Amos Sisco of Washington County was a free Black man who, as the certificate of freedom says, was “about descending the Ohio river on a Steamboat in the Capacity of a Cook.” Sisco needed his certificate to protect his movements because in 1837, the year the certificate was signed and recorded, the Underground Railroad movement was active, and the waterways and rivers were used often as transport for fugitive slaves.

Jesse Turner of Southampton County, Va., was registered in that county’s court on Aug. 18, 1829, as a free man of color. A record of the filing was made in the Allegheny County deed books on Sept. 6, 1848. Turner probably moved to Allegheny County in 1848 and needed to file his certificate attesting to his free status. Given the harsh reprisals against African Americans that followed Nat Turner’s 1831 revolt in Southampton County, Jesse Turner would probably have had a difficult time obtaining his certificate there after the revolt. It is even possible that Jesse Turner had been enslaved by the same Southampton County slaveholders, Benjamin Turner and his son Samuel, who had enslaved Nat Turner and his mother.

In some cases, African Americans participated in the benign purchase and sale of family members. In this regard, the freedom papers of Julia Mason recorded by the County on Oct. 1, 1851, constitute an illuminating record. Mason was freed by her husband, Robert Mason, who purchased her from G. W. Baker of Winchester, Va., for the sum of $600. Julia was 35 years old at the time, and, as it was just a year after the passage of the Fugitive Slave Act, Robert Mason was careful to record the manumission of his wife with the deeds office. Since Robert Mason was a free African American, this document records a Black person participating in the slave economy, but for the honorable purpose of freeing his wife from bondage.

About the Indentures

The documents titled Indentures referred to that clause of the Gradual Abolition Act that called for those born of slave mothers after March 1, 1780, to serve 28 years as indentured servants. One such indenture that raises a number of questions is that of the 6-year-old slave girl Sally. Sally was a slave for life to Thomas Woods of Ohio County, Va., who manumitted her in 1825 to serve until age 28 as an indentured servant to Pittsburgh attorney John McKee (not to be confused with McKeesport founder John McKee).

Sally, “having no parents living in the State of Pennsylvania,” arrived in the Commonwealth to serve a term of 22 years as an indentured servant.
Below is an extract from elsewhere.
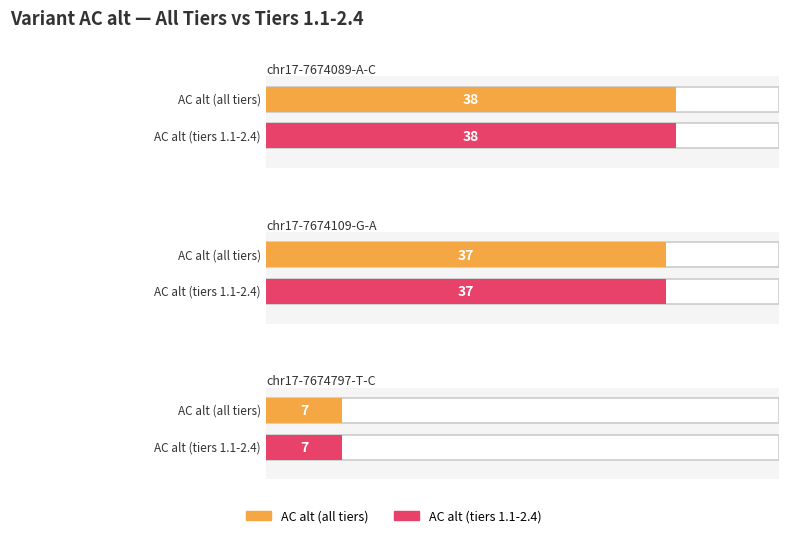

What is the label of the 3rd bar from the right?

chr17-7674089-A-C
We don’t know whether Sally served the full term of this contract. The peculiar thing is that a 6-year-old was contracting herself as an indenture, apprenticed “to learn the Art and mystery of a house Servant and Cook.” Two members of the Pittsburgh Bar approved this transaction, Pittsburgh aldermen Thomas Enochs and Magnus Murray, the man who would later serve two terms as the city’s mayor.

In 1793, the same John McKee who had founded McKeesport and freed Peter Cosco indentured a young woman named Kut, the daughter of an enslaved woman named Negro Suck. The indenture was for 12.5 years and states that Kut “shall faithfully serve his [McKee’s] lawful commands, cheerfully obey; she shall not contract matrimony &c &c, nor do anything detrimental to her said Master’s interests; she shall not commit fornication nor frequent taverns, cards, dice nor any unlawful games.”

It appears by the statements made in this document that some perception of the surrounding community made a Black girl prey to the vices of society. This record also suggests Blacks’ preservation of their African roots through their choice of names. Taking another look at the indenture of Kut and her mother Suck, we see a name with West African cultural connections: Suck appears to be derived from the Wolof female name Sukey. The Wolof were native to West Africa’s Guinea and Senegambia region. Sukey was a common name among Creole slaves in Louisiana, as was the common Creole name Kut, sometimes spelled Quite.